Closed tsegismont closed 11 months ago
Fixed by #244
Thanks @tsegismont ! Hopefully the last thing along these lines: I think you might be missing the following override in the new class ContextCoroutineDispatcher
.
override fun invokeOnTimeout(timeMillis: Long, block: Runnable, context: CoroutineContext): DisposableHandle {
return (delegate as Delay).invokeOnTimeout(timeMillis, block, context)
}
With the override the timeout functionality will run with io.vertx.kotlin.coroutines.VertxCoroutineExecutor#schedule(java.lang.Runnable, long, java.util.concurrent.TimeUnit)
While without the override, it will rely on DefaultDelay.invokeOnTimeout(timeMillis, block, context)
which is a different executor which gets involved.
For example, with the override and the code like this
try {
withTimeout(100) {
delay(1000)
}
} catch (e: TimeoutCancellationException) {
you will get
while without the override it's
The issue doesn't change correctness, to be sure, but users might expect the functionality to stay exclusively with the Vert.x threads
@bbyk Thanks for you thorough review
I've tried to reproduce but the test passes:
@Test
fun `test withTimeout execution dispatched on Vertx coroutine executor`(testContext: TestContext) {
val latch = testContext.async()
val context = (vertx as VertxInternal).getOrCreateContext()
val duplicatedContext = context.duplicate()
val promise = Promise.promise<Any>()
duplicatedContext.runOnContext {
GlobalScope.launch(vertx.dispatcher()) {
try {
withTimeout(100) {
promise.future().await()
}
} catch (e: TimeoutCancellationException) {
testContext.assertEquals(ContextInternal.current(), duplicatedContext)
latch.complete()
}
}
}
}
Can you share your reproducer?
@tsegismont I am sharing it below for a different concurrency primitive.

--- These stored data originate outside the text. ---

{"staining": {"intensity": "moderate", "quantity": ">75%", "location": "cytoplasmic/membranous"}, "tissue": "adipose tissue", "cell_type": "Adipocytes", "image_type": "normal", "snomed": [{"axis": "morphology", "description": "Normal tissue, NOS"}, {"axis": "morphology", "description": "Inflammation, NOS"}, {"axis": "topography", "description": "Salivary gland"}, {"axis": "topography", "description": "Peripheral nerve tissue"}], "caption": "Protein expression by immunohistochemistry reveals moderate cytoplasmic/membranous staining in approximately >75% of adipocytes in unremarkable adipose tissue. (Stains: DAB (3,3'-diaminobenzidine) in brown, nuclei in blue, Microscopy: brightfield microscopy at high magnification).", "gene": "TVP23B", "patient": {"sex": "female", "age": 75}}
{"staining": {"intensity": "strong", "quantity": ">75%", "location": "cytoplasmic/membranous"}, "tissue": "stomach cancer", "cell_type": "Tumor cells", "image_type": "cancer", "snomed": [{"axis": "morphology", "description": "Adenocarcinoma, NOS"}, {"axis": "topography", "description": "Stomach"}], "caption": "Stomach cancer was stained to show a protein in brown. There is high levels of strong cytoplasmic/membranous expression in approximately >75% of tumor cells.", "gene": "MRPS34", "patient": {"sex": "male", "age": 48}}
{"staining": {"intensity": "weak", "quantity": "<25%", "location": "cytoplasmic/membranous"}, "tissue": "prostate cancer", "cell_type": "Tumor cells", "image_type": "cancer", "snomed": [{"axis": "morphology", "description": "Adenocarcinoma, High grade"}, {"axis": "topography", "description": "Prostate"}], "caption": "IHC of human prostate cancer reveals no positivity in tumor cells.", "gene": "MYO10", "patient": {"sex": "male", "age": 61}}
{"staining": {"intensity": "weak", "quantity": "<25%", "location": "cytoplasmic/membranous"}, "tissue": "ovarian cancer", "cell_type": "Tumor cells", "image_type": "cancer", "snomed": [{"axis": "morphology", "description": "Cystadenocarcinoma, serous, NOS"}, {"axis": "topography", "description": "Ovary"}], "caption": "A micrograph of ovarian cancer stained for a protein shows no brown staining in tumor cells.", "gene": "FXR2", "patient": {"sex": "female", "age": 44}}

But first I'd like to mention again that the missing override doesn't change correctness of withTimeout
, it only leads to spawning a non-Vert.x thread for running timeouts which, I assume, is less desirable. You can put a breakpoint in kotlinx.coroutines.TimeoutCoroutine#run
to see what I see on the screenshot.
You can have a more contrived case, though, that actually fails in a test. E.g. the following test fails ( a kludge: when you paste the sketched code, please remove private
access modifier from VertxCoroutineExecutor
for the sake of the test run - I didn't feel like re-implementing it in-place ). If you un-comment the code in invokeOnTimeout
the test will start to pass.
@InternalCoroutinesApi
@Test
fun `test select-onTimeout execution dispatched on Vertx coroutine executor`(testContext: TestContext) {
val latch = testContext.async()
val context = (vertx as VertxInternal).getOrCreateContext()
val duplicatedContext = context.duplicate()
val invokeTimeoutOnDuplicatedContextDispatcher = object : CoroutineDispatcher(), Delay {
override fun dispatch(context: CoroutineContext, block: Runnable) {
testContext.fail()
}
override fun isDispatchNeeded(context: CoroutineContext): Boolean {
return false
}
override fun scheduleResumeAfterDelay(timeMillis: Long, continuation: CancellableContinuation<Unit>) {
testContext.fail()
}
override fun invokeOnTimeout(timeMillis: Long, block: Runnable, context: CoroutineContext): DisposableHandle {
return super.invokeOnTimeout(timeMillis, block, context)
// val delay = VertxCoroutineExecutor(duplicatedContext).asCoroutineDispatcher() as Delay
// return delay.invokeOnTimeout(timeMillis, block, context)
}
}
val promise = Promise.promise<Any>()
duplicatedContext.runOnContext {
GlobalScope.launch(vertx.dispatcher()) {
val neverEndingJob = launch {
promise.future().await()
}
withContext(invokeTimeoutOnDuplicatedContextDispatcher) {
// still on Vert.x
testContext.assertEquals(duplicatedContext, ContextInternal.current())
select<Unit> {
neverEndingJob.onJoin {
}
onTimeout(100) {
testContext.assertEquals(duplicatedContext, ContextInternal.current())
neverEndingJob.cancel()
latch.complete()
}
}
}
}
}
}
I'd like to mention again that the missing override doesn't change correctness of
withTimeout
, it only leads to spawning a non-Vert.x thread for running timeouts which, I assume, is less desirable.